生命保険については、保険金額だけでなく、契約者、被保険者、受取人、保険料負担者、契約者変更の履歴を確認します。保険は納税資金や代償金の準備に役立つことがありますが、契約関係を取り違えると、相続税、贈与税、所得税の判断が変わってしまうことがあります。
相続税の課税対象には、現金、預貯金、有価証券、土地、家屋のほか、貸付金、特許権、著作権など、金銭に見積もることのできる経済的価値のあるものが含まれます。さらに、死亡保険金や死亡退職金のように、民法上の遺産とは異なる形で相続税の対象となる財産もあります。
出典:国税庁|No.4105 相続税がかかる財産
債務・保証・未払金は、財産より後回しにしない
相続のご相談では、どうしてもプラスの財産に目が向きがちです。しかし、債務や保証関係の整理も、それと同じくらい重要です。
確認しておきたいものには、金融機関からの借入、住宅ローン、事業の借入、同族会社への貸付・借入、未払医療費、未払税金、未払介護費用、葬儀費用、保証債務、連帯保証、カードローン、親族間の貸借などがあります。
特に、会社を経営されている方や不動産賃貸業を営む方の場合には、個人保証や会社との貸借関係が相続財産に大きく影響することがあります。債務が多いときには、単純承認、限定承認、相続放棄のいずれを選ぶかという判断が必要になりますが、この判断には期限があります。だからこそ、相続発生後のご相談では、財産評価よりも先に債務の調査を優先すべき場面があるのです。
納税資金の面でも、債務の整理は欠かせません。不動産や非上場株式が多く、現預金が少ない場合には、相続税額は計算上は発生しても、納税資金が不足してしまうことがあります。不動産を売却すればよいと考えていても、申告期限までに希望する価格で売却できるとは限りません。相続税は金銭による一括納付が原則であり、延納や物納も制度としては存在しますが、それぞれ要件や手続の負担が伴います。
過去の贈与履歴は、金額だけでなく「成立」と「証拠」を確認する
相続・贈与のご相談で非常に重要になるのが、過去の贈与履歴です。
いつ、誰から誰へ、何を、いくらで、どのような方法で移転したのか。贈与契約書はあるのか。贈与税の申告はしたのか。受贈者本人がその財産を管理しているのか。通帳・印鑑・証券口座・不動産登記は誰が管理しているのか。贈与後の収益は誰に帰属しているのか。
こうした点を確認しないまま、「毎年贈与してきたから相続税対策はできている」と考えてしまうのは危険です。親族名義の預金や株式であっても、実質的に被相続人の財産と認定されれば、相続財産として申告が必要になることがあります。贈与が認められるかどうかは、意思表示、受諾、名義変更、管理の状況、贈与税の申告、収益の帰属などを総合的に見て判断されます。

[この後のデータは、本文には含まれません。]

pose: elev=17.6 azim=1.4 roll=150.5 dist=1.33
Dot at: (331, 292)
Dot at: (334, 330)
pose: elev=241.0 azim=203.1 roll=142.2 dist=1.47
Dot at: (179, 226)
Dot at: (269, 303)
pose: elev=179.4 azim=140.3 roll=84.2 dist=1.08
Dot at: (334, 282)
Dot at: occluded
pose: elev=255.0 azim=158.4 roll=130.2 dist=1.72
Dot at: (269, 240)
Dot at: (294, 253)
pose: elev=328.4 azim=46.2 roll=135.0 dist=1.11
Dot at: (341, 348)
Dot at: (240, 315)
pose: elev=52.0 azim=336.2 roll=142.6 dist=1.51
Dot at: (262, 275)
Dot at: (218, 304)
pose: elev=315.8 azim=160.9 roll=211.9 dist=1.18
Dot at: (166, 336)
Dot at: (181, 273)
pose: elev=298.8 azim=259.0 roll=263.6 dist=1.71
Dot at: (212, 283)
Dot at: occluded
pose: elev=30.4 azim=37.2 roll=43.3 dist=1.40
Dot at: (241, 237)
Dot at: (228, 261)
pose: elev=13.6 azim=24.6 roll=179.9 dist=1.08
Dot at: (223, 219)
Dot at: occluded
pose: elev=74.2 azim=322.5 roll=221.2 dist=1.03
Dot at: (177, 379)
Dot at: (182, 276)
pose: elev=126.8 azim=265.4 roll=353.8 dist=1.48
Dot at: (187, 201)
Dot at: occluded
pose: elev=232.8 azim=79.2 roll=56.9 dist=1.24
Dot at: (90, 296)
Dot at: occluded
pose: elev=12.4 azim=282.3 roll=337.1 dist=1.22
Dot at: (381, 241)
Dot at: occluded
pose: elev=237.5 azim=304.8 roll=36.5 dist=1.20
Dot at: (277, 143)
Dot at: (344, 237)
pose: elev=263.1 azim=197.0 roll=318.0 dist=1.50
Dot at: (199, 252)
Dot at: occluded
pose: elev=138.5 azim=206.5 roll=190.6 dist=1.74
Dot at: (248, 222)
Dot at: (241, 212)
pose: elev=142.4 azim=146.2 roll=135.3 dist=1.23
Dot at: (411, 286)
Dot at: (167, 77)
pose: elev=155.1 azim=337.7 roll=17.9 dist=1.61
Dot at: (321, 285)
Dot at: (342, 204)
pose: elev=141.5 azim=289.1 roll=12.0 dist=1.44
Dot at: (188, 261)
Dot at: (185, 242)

税制改正にも注意が必要です。令和6年1月1日以後の暦年課税による贈与については、相続税の課税価格に加算される対象期間が段階的に見直され、最終的には相続開始前7年以内となります。基礎控除額110万円以下の贈与であっても、加算対象期間内の贈与であれば、相続税の課税価格に加算される点に注意が必要です。
出典:国税庁|No.4161 贈与財産の加算と税額控除(暦年課税)
相続時精算課税を選択している場合には、さらに別の整理が必要になります。この制度は、贈与者ごとに選択できる一方で、いったん選択すると、その特定贈与者からの贈与については暦年課税へ戻すことができません。令和6年1月1日以後の贈与では、相続時精算課税に係る基礎控除額110万円を控除した残額を、相続税の計算上加算する取扱いが設けられています。
出典:国税庁|No.4103 相続時精算課税の選択
相談の前には、贈与税申告書、贈与契約書、通帳の履歴、振込記録、不動産登記簿、証券口座の移管履歴、保険契約者変更の資料などを、可能な範囲で整理しておかれると、税務調査リスクの有無を検討しやすくなります。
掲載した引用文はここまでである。